Security and compliance
Limits and restrictions
uint256 public maxDailyWithdrawal = 100_000 * 1e6; // 100k USDC
mapping(address => uint256) public dailyWithdrawn;
mapping(address => uint256) public lastWithdrawalDay;
modifier checkDailyLimit(address player, uint256 amount) {
uint256 today = block.timestamp / 1 days;
if (lastWithdrawalDay[player] < today) {
dailyWithdrawn[player] = 0;
lastWithdrawalDay[player] = today;
}
require(dailyWithdrawn[player] + amount <= maxDailyWithdrawal, "Daily limit exceeded");
dailyWithdrawn[player] += amount;
_;
}
KYC/AML integration
Despite Web3, most jurisdictions require KYC on withdrawals above certain amounts. Chainalysis or Elliptic for on-chain AML screening — check incoming deposits for sanctions or mixer association.

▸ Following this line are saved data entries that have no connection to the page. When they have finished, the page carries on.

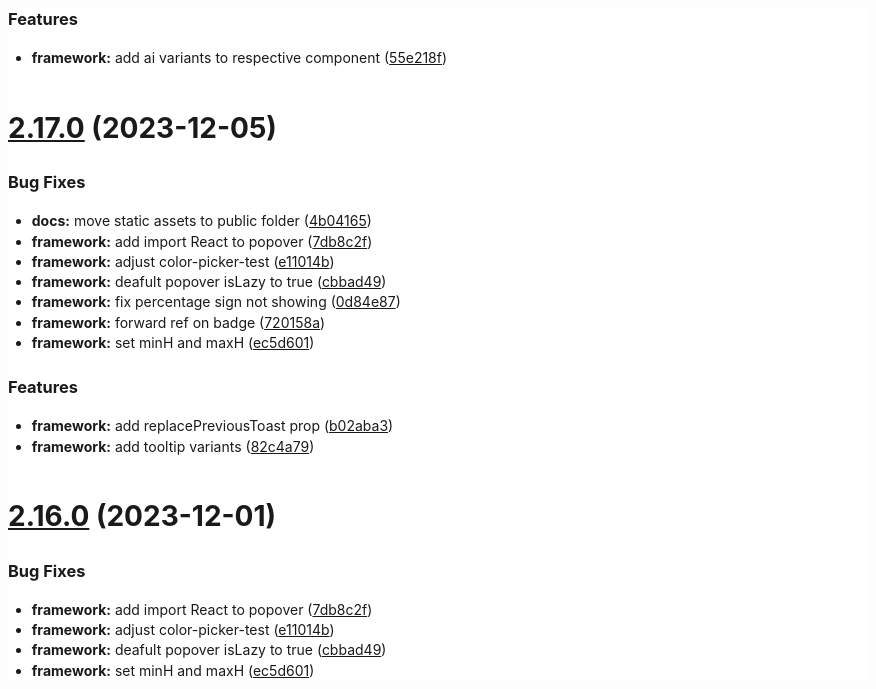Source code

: 
### Features

* **framework:** add ai variants to respective component ([55e218f](https://github.com/mediatool/northlight/commit/55e218fd242fe28329380d9cdb37eafb949179e9))





# [2.17.0](https://github.com/mediatool/northlight/compare/@northlight/ui@2.15.4...@northlight/ui@2.17.0) (2023-12-05)


### Bug Fixes

* **docs:** move static assets to public folder ([4b04165](https://github.com/mediatool/northlight/commit/4b041655ebbcfe22c00d98c3e6c14ffab76ea18d))
* **framework:** add import React to popover ([7db8c2f](https://github.com/mediatool/northlight/commit/7db8c2fe5d0dab3296690e05414bf3c191b996fd))
* **framework:** adjust color-picker-test ([e11014b](https://github.com/mediatool/northlight/commit/e11014b39a01cc32841280439387ecdf6a4acf7c))
* **framework:** deafult popover isLazy to true ([cbbad49](https://github.com/mediatool/northlight/commit/cbbad49027da69d1609b70a4a191dad874b4fd95))
* **framework:** fix percentage sign not showing ([0d84e87](https://github.com/mediatool/northlight/commit/0d84e8778137a082d24d424a17960265988fa512))
* **framework:** forward ref on badge ([720158a](https://github.com/mediatool/northlight/commit/720158a01be7ddfbdb646981e70227fd0696fa7b))
* **framework:** set minH and maxH ([ec5d601](https://github.com/mediatool/northlight/commit/ec5d601ece4a5f8d1a0ffad2b10f72024fb02291))


### Features

* **framework:** add replacePreviousToast prop ([b02aba3](https://github.com/mediatool/northlight/commit/b02aba39b59ad7957ac49a5297feb09fbf0d160e))
* **framework:** add tooltip variants ([82c4a79](https://github.com/mediatool/northlight/commit/82c4a7960dbfb5a94eb2dcd6dc4dc6d27e210152))





# [2.16.0](https://github.com/mediatool/northlight/compare/@northlight/ui@2.15.4...@northlight/ui@2.16.0) (2023-12-01)


### Bug Fixes

* **framework:** add import React to popover ([7db8c2f](https://github.com/mediatool/northlight/commit/7db8c2fe5d0dab3296690e05414bf3c191b996fd))
* **framework:** adjust color-picker-test ([e11014b](https://github.com/mediatool/northlight/commit/e11014b39a01cc32841280439387ecdf6a4acf7c))
* **framework:** deafult popover isLazy to true ([cbbad49](https://github.com/mediatool/northlight/commit/cbbad49027da69d1609b70a4a191dad874b4fd95))
* **framework:** set minH and maxH ([ec5d601](https://github.com/mediatool/northlight/commit/ec5d601ece4a5f8d1a0ffad2b10f72024fb02291))

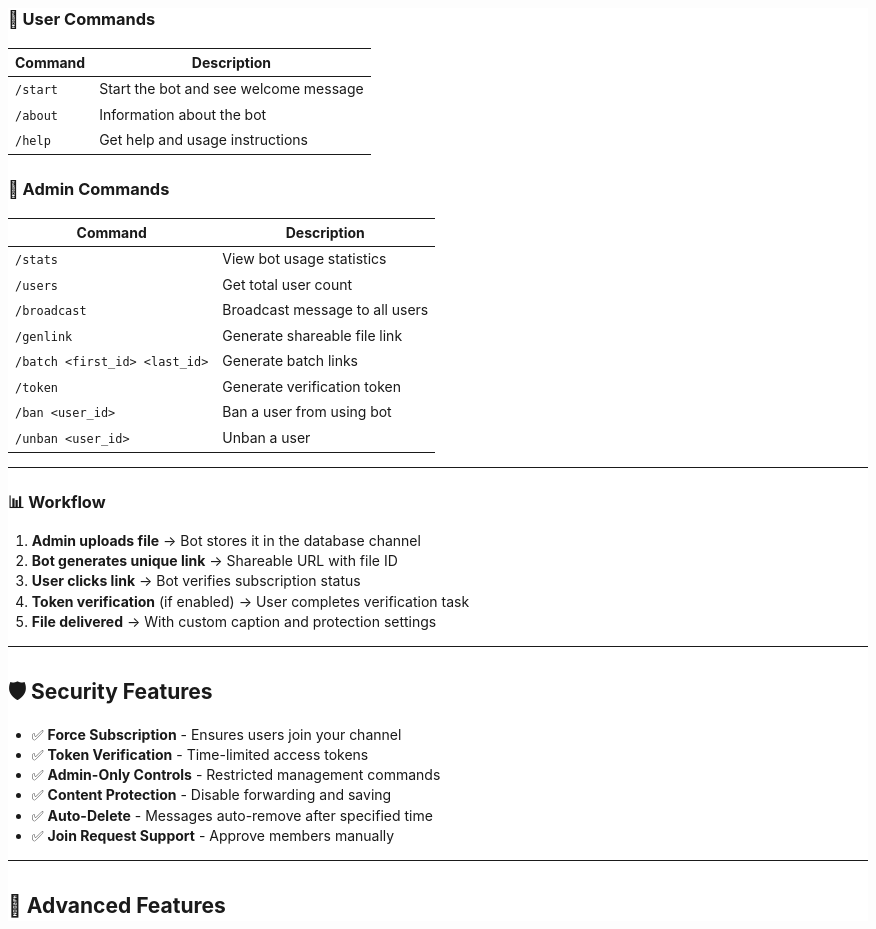 ### 👤 User Commands
| Command | Description |
|---------|-------------|
| `/start` | Start the bot and see welcome message |
| `/about` | Information about the bot |
| `/help` | Get help and usage instructions |

### 👑 Admin Commands
| Command | Description |
|---------|-------------|
| `/stats` | View bot usage statistics |
| `/users` | Get total user count |
| `/broadcast` | Broadcast message to all users |
| `/genlink` | Generate shareable file link |
| `/batch <first_id> <last_id>` | Generate batch links |
| `/token` | Generate verification token |
| `/ban <user_id>` | Ban a user from using bot |
| `/unban <user_id>` | Unban a user |

---

### 📊 Workflow

1. **Admin uploads file** → Bot stores it in the database channel
2. **Bot generates unique link** → Shareable URL with file ID
3. **User clicks link** → Bot verifies subscription status
4. **Token verification** (if enabled) → User completes verification task
5. **File delivered** → With custom caption and protection settings

---

## 🛡️ Security Features

- ✅ **Force Subscription** - Ensures users join your channel
- ✅ **Token Verification** - Time-limited access tokens
- ✅ **Admin-Only Controls** - Restricted management commands
- ✅ **Content Protection** - Disable forwarding and saving
- ✅ **Auto-Delete** - Messages auto-remove after specified time
- ✅ **Join Request Support** - Approve members manually

---

## 🌟 Advanced Features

Workflow: wallet screening at first deposit → manual review if risk score > threshold → block withdrawal if confirmed high-risk.
Monitoring and operations
Reserve balance: contract must always have enough funds to cover all off-chain player balances. Automatic monitoring: if playerFundsReserve < sum(all player balances) * 1.05 — alert.
Payout anomalies: unusually large win, suspicious betting pattern (perfect rollback usage), mass withdrawals — trigger manual review.
Provider uptime: if provider unavailable — need graceful degradation, not 500 errors for user. Circuit breaker: after N errors — temporarily disable provider, show "game under maintenance".
MVP development timeline for one provider integration: 6–10 weeks including staging environment testing.